The escalation over the weekend, which called into question the fragile truce brokered on June 17, once again heightened market participants’ concerns about supply disruptions from the strategically vital region.

Price Dynamics: From Decline to Rise

During Monday’s trading, the benchmark North Sea Brent crude repeatedly hit fresh highs. At its peak, prices reached $73.61 per barrel, though by around 11:00 Moscow time they had corrected to $72.74.

By 09:29 Moscow time, August Brent futures were at $73.28, up 0.94%. By 18:48 Moscow time, Brent had risen by $1.08 (1.50%) to $73.07.

US West Texas Intermediate (WTI) also moved firmly higher. August WTI futures had risen by $1.38 (1.99%) to $70.61 per barrel by 18:48 Moscow time. Earlier on Friday, WTI futures closed below $70 for the first time since February 27 — the day before the conflict with Iran began.

Over the past week, Brent fell by 10.6% and WTI by 9%, thanks to a rapid increase in fuel supplies through the Strait of Hormuz.

Drivers of Growth: Escalation and Geopolitical Risks

Analysts point to the fresh round of tensions in the Middle East as the main driver of the rally. US and Iranian forces resumed mutual strikes shortly after the signing of the memorandum of understanding.

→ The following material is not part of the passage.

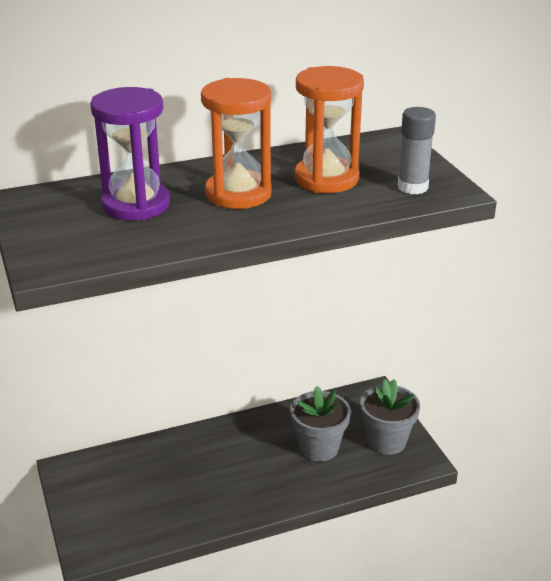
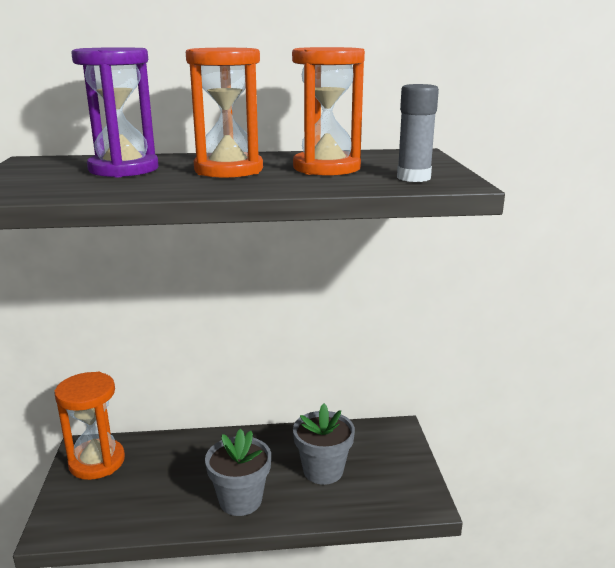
camera: 15 degrees right, 10 degrees down
(91, 480) = (97, 462): none -> orange hourglass
(386, 441) = (394, 476): grey flower pot -> grey flower pot (240, 500)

The current escalation has slowed the transport of energy resources through the Strait of Hormuz, one of the region’s key logistical arteries.

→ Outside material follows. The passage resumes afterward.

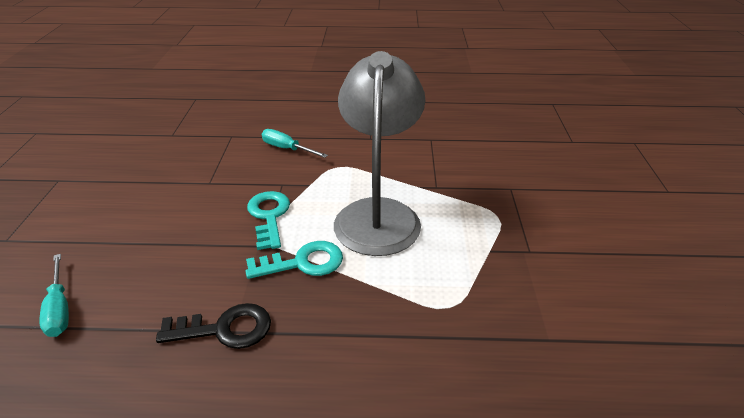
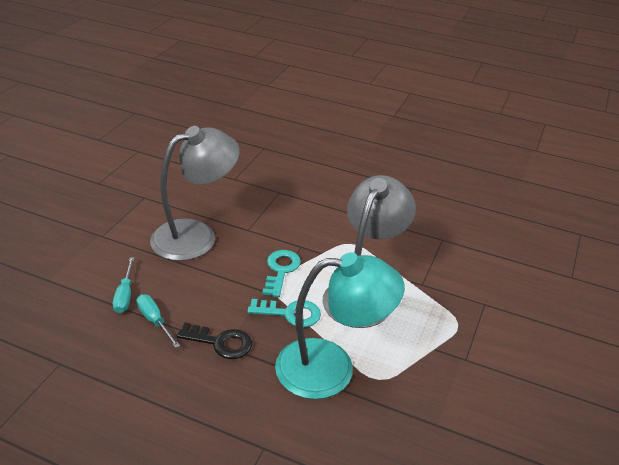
camera: 20 degrees right, 0 degrees up
(143, 205) = (196, 235): none -> grey lamp
(287, 149) = (318, 216): turquoise screwdriver -> turquoise screwdriver (154, 321)
(387, 313) = (332, 368): none -> turquoise lamp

As experts at the international financial group ING noted, “the oil market still faces significant risks.”

In their view, market participants may be overly complacent about the speed of supply recovery: “This complacency is strange and clearly leaves significant upside potential for prices if the supply recovery proves slow.”

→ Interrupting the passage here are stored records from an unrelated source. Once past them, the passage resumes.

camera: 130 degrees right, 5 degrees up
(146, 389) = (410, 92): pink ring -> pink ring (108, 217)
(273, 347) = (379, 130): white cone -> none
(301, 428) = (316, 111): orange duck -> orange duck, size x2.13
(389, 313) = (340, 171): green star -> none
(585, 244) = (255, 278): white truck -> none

Analysts at ANZ also warned: “The market is likely to reassess its assumptions about a rapid recovery in oil supplies from the Gulf.” In their assessment, “physical flows are constrained by tanker congestion, damaged infrastructure and production shutdowns. It may take the rest of the year before supplies approach pre‑war levels.”

At the same time, Middle Eastern producers continue to ship oil and LNG despite fresh attacks on vessels in the strait.

Saudi state oil company Aramco resumed crude loading on Friday at the Ras Tanura terminal west of the Strait of Hormuz after a near four‑month suspension.

Situation on the Russian Market

Russian Urals crude continues to trade at a significant discount to Brent. As of June 29, Urals was in the range of $57–58 per barrel, dipping below the $60 level that is important for the Russian budget.

At the same time, some sources reported Urals rising to $60.11 per barrel.

As analysts note, as long as Russian oil trades around $57–58, it will be difficult for the Russian market to return to sustained growth.

Forecasts: Deficit on the Horizon

Alexander Isakov, Director of the Centre for Macroeconomic Research at Sberbank, told Vedomosti that the main consequence of the Middle East conflict has been a reduction in oil inventories among major market participants.

In his view, oil stocks at the US hub of Cushing have fallen to physical minimums and will take years to rebuild. In addition, China has reduced oil imports by 5 million barrels per day.

According to Isakov, these factors will lead to a deficit in the global oil market in the second half of 2026 and part of 2027, which should allow Brent to remain in the $75–80 range over the next year and a half.